San Antonio U.S. Rep. Joaquin Castro joined other members of the Congressional Hispanic Caucus on Thursday said they’ll fight President Donald Trump’s raft of anti-immigration executive orders, which they called cruel and damaging.
In live-streamed press conference, members of the caucus said the presidential proclamations generate fear for immigrant communities, uncertainty for businesses and are poised to devastate the economy.
What’s more, the members of Congress blasted Trump’s order to end birthright citizenship, something codified in the U.S. Constitution, as an absurd power grab. A federal judge has already temporarily blocked the order, which had scheduled to take effect next month.
“We can’t be distracted by what [Trump] says; look at what he does,” Castro said. “He says he’s targeting criminals, but he just removed the restrictions that stop [Immigrations and Customs Enforcement] from conducting raids on schools, on hospitals and in churches,” said Castro, a Democrat. “I would ask you who he believes among those kids is a criminal sitting in a 1st-grade class.”

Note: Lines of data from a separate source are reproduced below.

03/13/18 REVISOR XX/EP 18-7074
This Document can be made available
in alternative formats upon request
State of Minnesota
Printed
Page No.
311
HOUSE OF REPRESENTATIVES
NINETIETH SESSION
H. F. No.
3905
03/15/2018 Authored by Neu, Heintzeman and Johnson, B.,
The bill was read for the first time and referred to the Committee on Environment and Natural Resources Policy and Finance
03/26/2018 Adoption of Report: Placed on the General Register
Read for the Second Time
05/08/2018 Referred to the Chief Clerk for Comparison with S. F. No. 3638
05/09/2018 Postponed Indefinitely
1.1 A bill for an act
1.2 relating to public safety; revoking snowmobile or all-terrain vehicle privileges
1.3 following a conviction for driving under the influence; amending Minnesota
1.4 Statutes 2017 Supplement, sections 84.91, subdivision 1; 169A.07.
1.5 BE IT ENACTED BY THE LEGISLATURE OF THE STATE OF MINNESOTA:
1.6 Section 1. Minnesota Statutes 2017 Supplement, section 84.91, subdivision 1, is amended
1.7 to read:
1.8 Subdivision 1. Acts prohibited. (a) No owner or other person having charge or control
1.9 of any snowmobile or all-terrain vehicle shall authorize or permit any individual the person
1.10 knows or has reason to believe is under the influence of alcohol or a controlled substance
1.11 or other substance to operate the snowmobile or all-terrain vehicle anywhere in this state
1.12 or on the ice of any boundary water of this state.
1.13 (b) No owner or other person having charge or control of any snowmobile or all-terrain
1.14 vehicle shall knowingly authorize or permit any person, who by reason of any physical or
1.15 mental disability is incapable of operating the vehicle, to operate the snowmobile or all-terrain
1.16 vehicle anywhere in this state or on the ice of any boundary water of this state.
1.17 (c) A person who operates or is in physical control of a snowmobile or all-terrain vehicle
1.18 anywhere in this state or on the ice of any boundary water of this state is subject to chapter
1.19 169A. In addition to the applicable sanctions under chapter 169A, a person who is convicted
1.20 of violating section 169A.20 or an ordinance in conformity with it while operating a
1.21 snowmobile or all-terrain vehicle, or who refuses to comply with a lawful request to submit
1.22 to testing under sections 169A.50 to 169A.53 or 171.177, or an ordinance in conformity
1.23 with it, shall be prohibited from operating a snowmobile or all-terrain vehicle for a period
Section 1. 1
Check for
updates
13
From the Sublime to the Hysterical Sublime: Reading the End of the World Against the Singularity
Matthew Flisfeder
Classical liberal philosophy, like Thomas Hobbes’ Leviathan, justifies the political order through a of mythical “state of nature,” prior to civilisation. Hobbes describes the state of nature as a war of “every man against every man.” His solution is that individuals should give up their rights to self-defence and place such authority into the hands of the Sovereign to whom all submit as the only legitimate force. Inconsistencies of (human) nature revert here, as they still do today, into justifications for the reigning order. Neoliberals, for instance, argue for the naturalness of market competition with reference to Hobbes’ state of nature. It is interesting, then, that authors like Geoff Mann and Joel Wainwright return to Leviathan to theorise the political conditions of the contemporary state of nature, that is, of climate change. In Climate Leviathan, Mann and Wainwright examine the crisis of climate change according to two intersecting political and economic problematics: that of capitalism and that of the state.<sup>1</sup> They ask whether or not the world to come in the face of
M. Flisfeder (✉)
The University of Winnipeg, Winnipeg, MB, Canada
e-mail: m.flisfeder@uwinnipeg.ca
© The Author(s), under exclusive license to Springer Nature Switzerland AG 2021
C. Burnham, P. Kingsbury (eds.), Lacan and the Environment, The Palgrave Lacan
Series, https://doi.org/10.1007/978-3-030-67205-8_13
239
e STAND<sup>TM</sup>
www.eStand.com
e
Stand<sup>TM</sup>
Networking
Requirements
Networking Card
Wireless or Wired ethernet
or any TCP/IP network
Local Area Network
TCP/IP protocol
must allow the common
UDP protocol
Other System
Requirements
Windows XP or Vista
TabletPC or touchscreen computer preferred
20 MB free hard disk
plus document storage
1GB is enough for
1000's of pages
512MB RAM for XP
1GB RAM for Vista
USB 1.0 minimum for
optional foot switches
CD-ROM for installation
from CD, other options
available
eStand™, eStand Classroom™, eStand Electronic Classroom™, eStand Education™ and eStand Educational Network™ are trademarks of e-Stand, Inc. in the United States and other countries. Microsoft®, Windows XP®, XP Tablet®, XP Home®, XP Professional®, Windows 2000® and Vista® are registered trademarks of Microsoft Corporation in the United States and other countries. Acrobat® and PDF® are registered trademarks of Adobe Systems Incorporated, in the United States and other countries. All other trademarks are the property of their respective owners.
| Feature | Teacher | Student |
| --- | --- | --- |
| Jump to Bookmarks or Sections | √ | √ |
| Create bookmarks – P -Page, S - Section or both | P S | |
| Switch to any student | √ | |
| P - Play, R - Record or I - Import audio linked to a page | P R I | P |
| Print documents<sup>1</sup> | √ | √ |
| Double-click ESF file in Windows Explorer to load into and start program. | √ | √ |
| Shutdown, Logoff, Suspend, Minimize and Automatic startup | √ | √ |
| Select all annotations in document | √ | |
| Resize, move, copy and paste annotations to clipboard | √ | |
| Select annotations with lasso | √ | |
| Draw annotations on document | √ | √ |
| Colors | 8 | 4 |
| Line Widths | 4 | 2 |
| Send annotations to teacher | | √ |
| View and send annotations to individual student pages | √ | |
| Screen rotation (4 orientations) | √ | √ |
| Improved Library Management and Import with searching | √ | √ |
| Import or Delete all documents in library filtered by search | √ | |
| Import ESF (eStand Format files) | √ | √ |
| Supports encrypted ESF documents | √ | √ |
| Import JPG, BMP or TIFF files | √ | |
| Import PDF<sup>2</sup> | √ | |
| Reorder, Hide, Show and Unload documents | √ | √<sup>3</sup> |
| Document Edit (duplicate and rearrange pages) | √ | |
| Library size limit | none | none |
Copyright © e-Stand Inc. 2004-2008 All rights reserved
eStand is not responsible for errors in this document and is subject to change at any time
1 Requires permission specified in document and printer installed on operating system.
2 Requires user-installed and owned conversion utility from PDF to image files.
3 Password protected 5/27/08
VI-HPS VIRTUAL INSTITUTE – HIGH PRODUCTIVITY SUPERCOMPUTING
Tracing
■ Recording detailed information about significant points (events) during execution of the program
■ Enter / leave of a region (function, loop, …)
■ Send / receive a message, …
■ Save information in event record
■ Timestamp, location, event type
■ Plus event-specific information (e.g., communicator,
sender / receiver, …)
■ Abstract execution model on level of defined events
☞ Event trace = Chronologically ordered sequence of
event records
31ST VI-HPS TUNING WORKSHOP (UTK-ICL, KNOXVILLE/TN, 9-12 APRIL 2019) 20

Castro said Trump drew inspiration for his orders from mass deportation sweeps of the 1930s and 1950s. Those operations led to the wrongful expulsion of as many as 2 million Latinos who were U.S. citizens — something Castro warned could happen again.
“In the 20th century, mass immigration raids led to the deportation of more than a million U.S. citizens, people who got wrapped up in immigration enforcement because of the color of their skin, their last name or the language that they primarily spoke,” Castro said.
“We’re going to stand up for families in this country, no matter where they are, whether they’re in San Antonio, they’re in Florida, Nebraska, California, Chicago — wherever they are,” he added.
Despite studies showing undocumented immigrants commit crimes at much lower rates that U.S. citizens, Trump and his allies have couched their deportation plans as matters of public safety.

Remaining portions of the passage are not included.